Output, word for word, the line that contains "wall art [261,140,286,171]" and all lines following it to the end of the listing. Drop the pictures.
Top of Records for this exercise
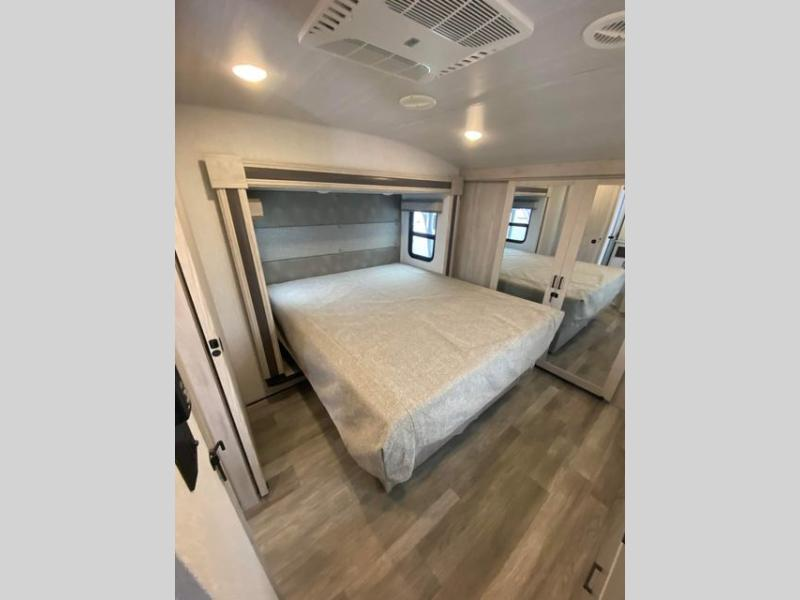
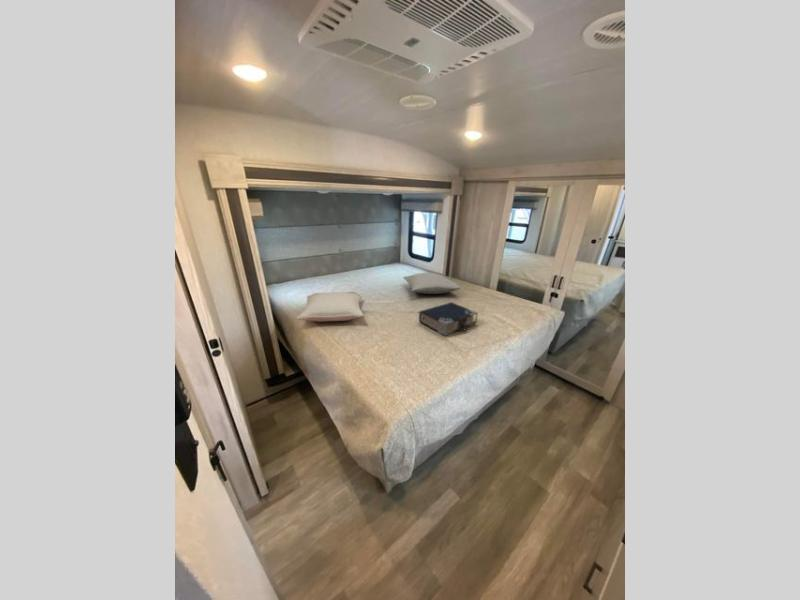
+ pillow [402,272,462,295]
+ pillow [295,291,364,323]
+ book [418,301,479,337]
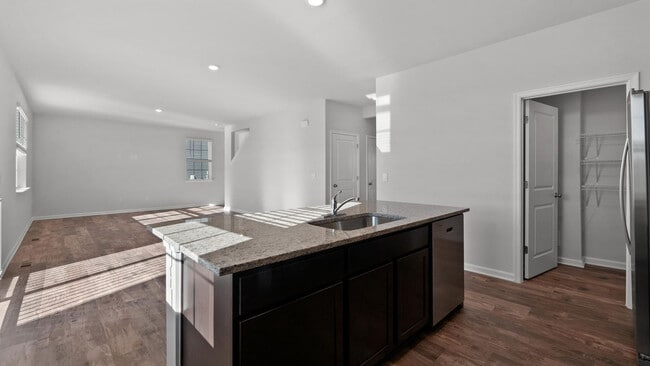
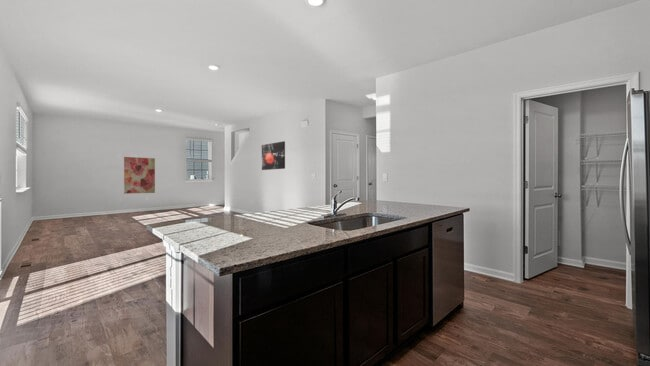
+ wall art [261,140,286,171]
+ wall art [123,156,156,195]
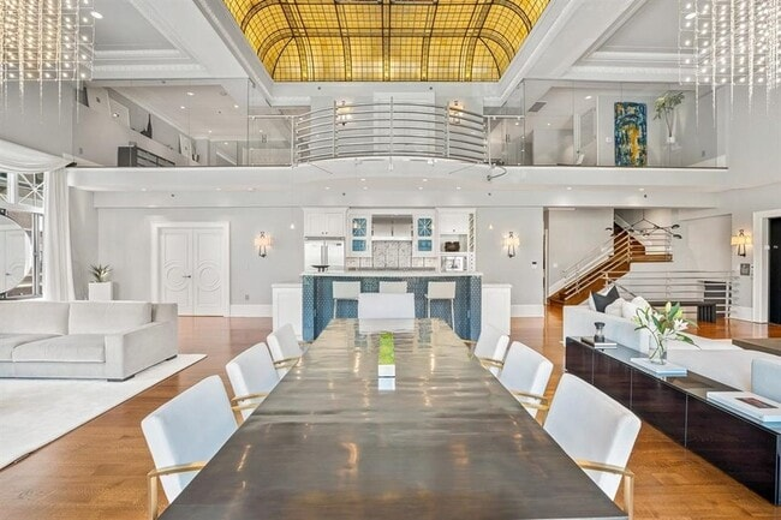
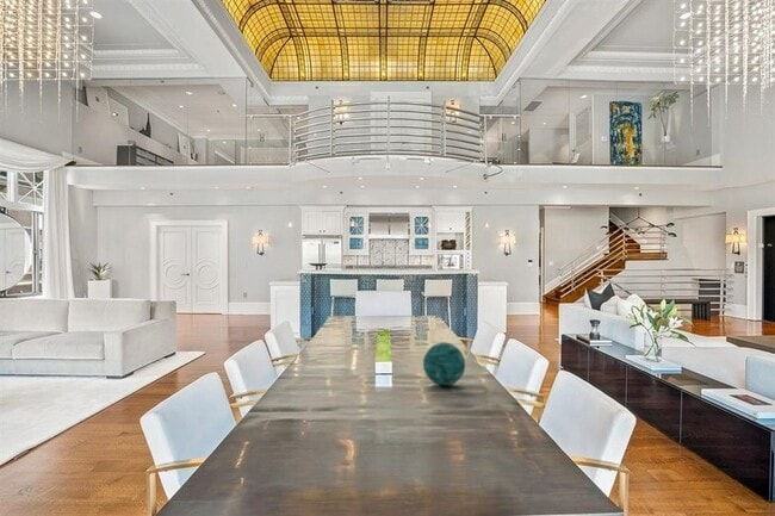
+ decorative orb [422,341,466,386]
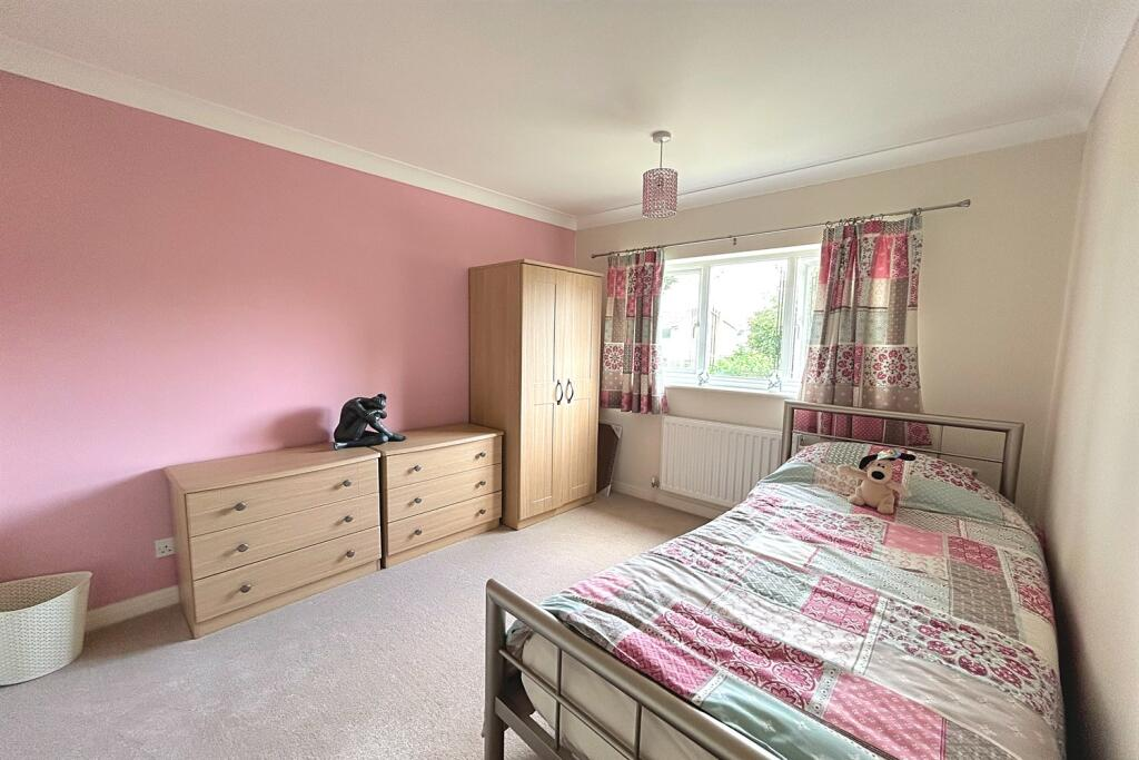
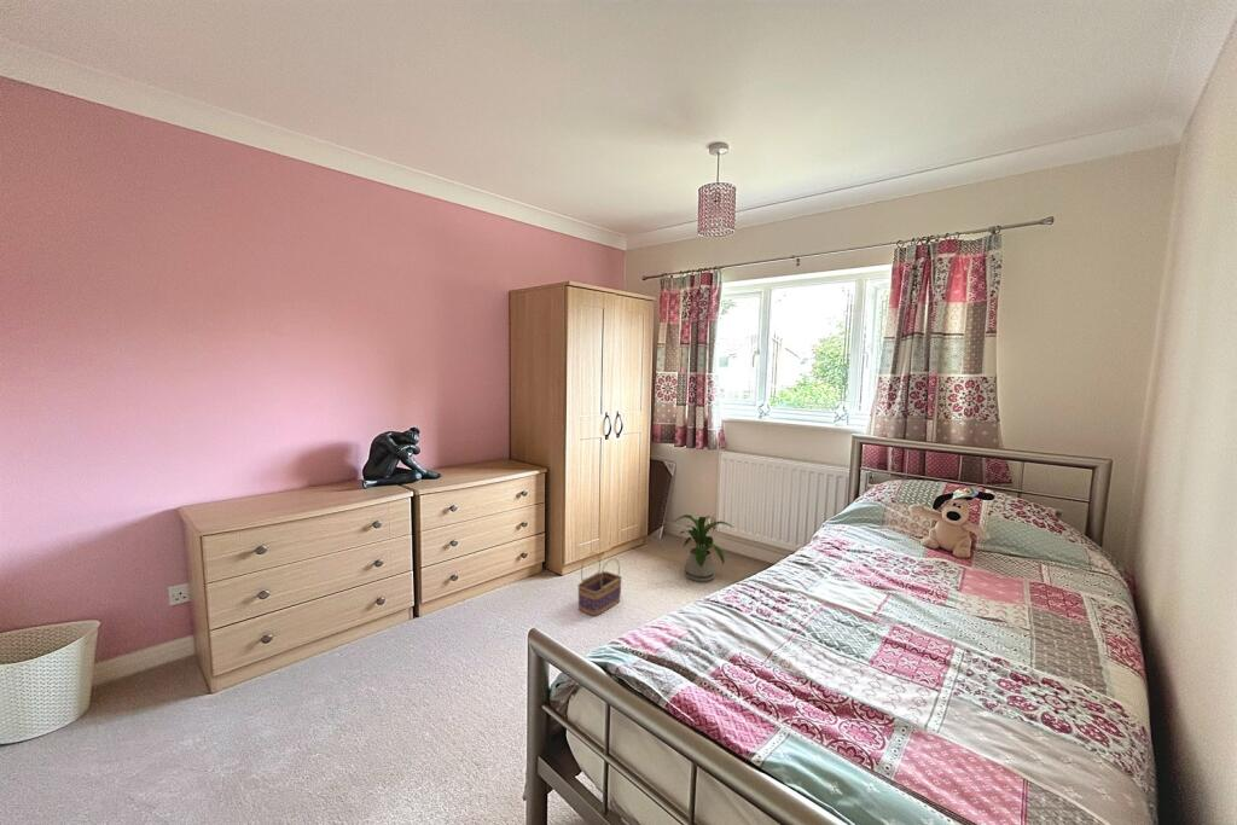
+ basket [576,552,623,617]
+ house plant [673,513,734,583]
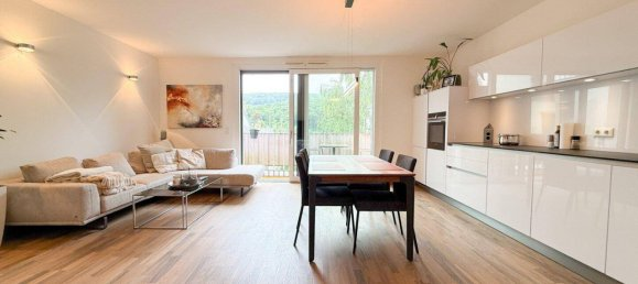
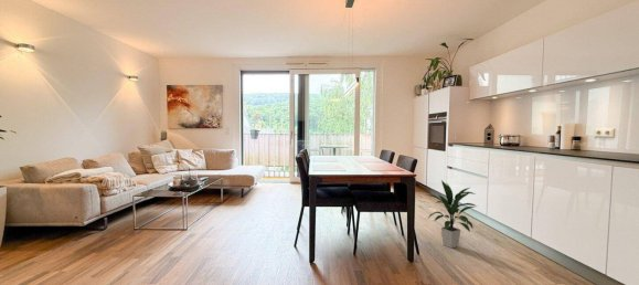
+ indoor plant [424,179,479,249]
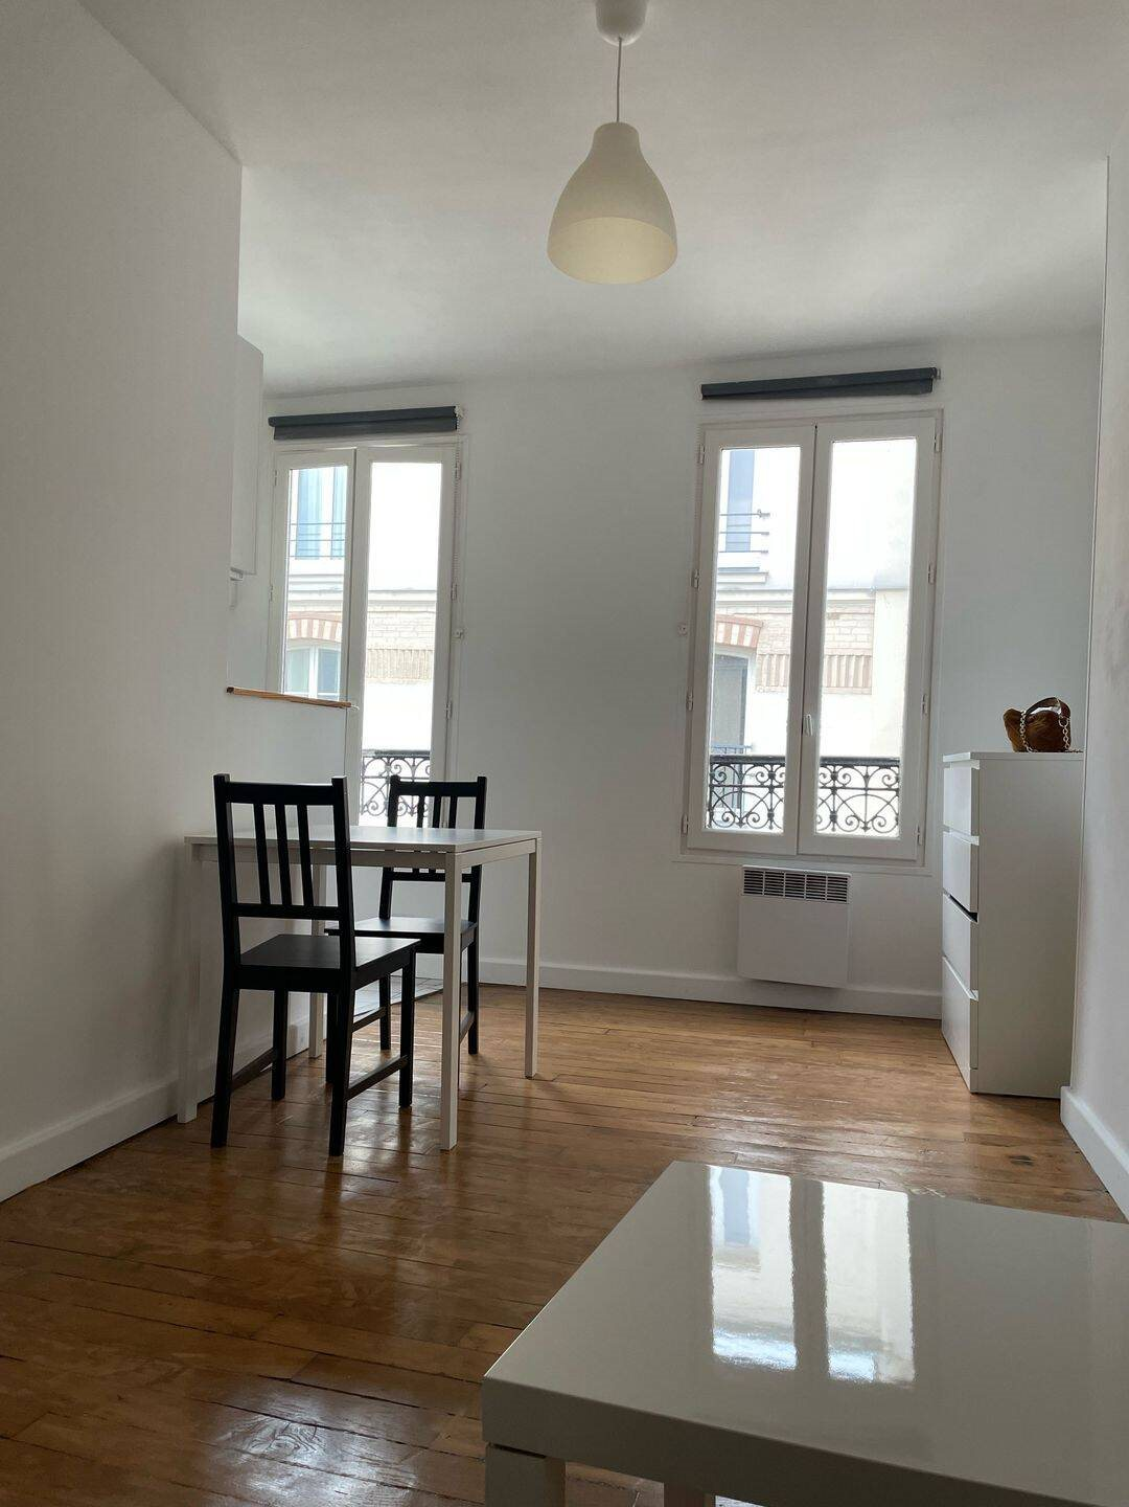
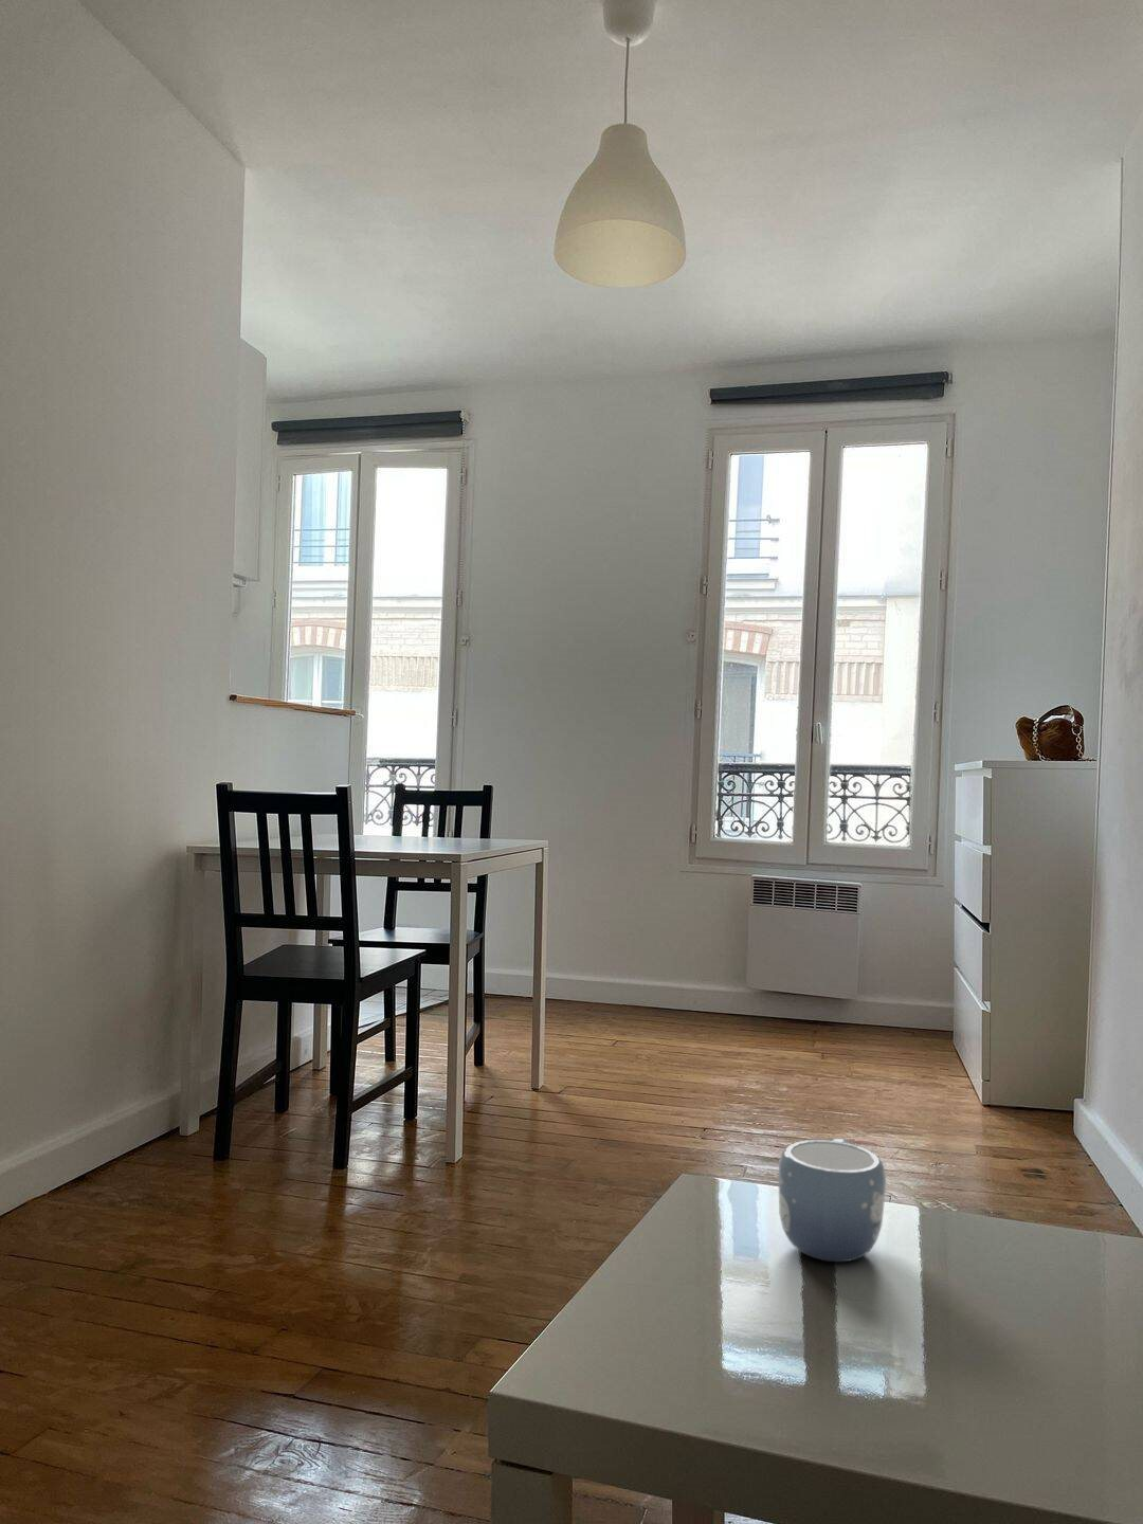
+ mug [777,1138,887,1262]
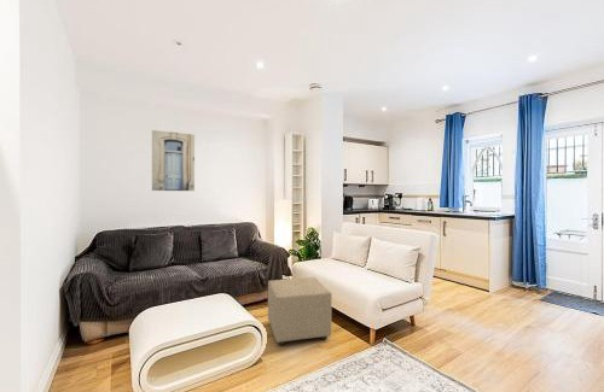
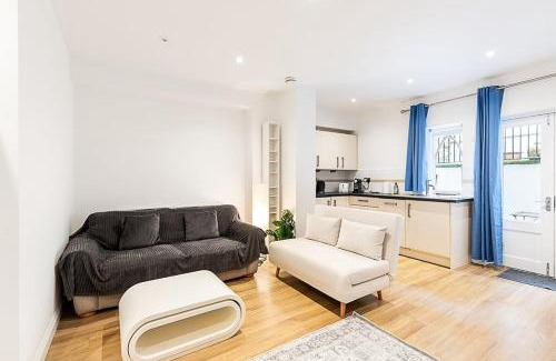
- ottoman [267,276,333,346]
- wall art [151,129,196,192]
Bottom of Records for this exercise
■ Answer to this task:
+ wall art [261,140,286,171]
+ wall art [123,156,156,195]
+ decorative orb [422,341,466,386]
+ basket [576,552,623,617]
+ house plant [673,513,734,583]
+ indoor plant [424,179,479,249]
+ mug [777,1138,887,1262]
- ottoman [267,276,333,346]
- wall art [151,129,196,192]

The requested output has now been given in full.